[Opening EXERCISE INPUT section]

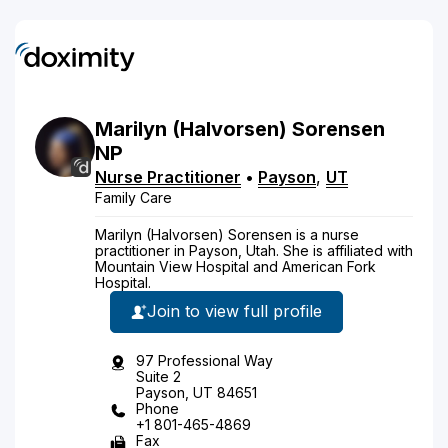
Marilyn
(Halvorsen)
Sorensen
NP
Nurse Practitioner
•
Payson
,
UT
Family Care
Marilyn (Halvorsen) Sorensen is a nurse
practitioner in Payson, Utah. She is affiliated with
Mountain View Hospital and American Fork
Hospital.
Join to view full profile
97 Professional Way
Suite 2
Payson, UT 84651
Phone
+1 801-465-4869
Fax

[Closing EXERCISE INPUT section]
[Opening EXERCISE INPUT section]

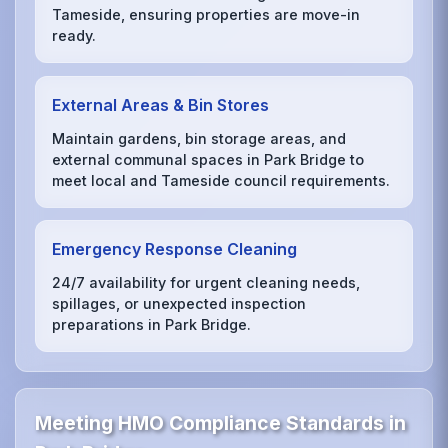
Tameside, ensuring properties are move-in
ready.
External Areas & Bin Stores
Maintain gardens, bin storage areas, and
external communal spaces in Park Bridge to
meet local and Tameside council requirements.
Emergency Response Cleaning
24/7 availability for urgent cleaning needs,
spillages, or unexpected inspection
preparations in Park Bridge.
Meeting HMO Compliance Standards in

[Closing EXERCISE INPUT section]
[Opening EXERCISE INPUT section]

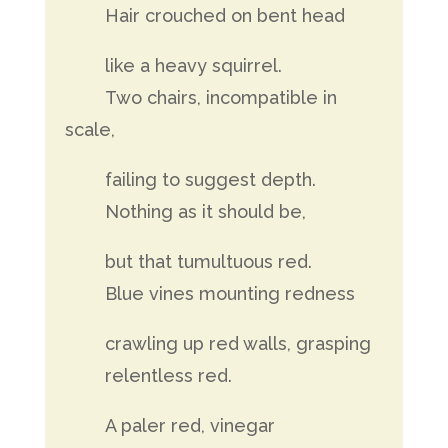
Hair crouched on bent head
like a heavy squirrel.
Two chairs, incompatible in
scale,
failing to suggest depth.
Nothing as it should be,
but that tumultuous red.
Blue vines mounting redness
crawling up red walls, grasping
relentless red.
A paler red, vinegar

[Closing EXERCISE INPUT section]

▸ WORK INSTRUCTION:
Identify each line in the saved data entries above that contains the string "Park", and copy those lines.

▸ ANSWER FOR THIS EXERCISE:
external communal spaces in Park Bridge to
preparations in Park Bridge.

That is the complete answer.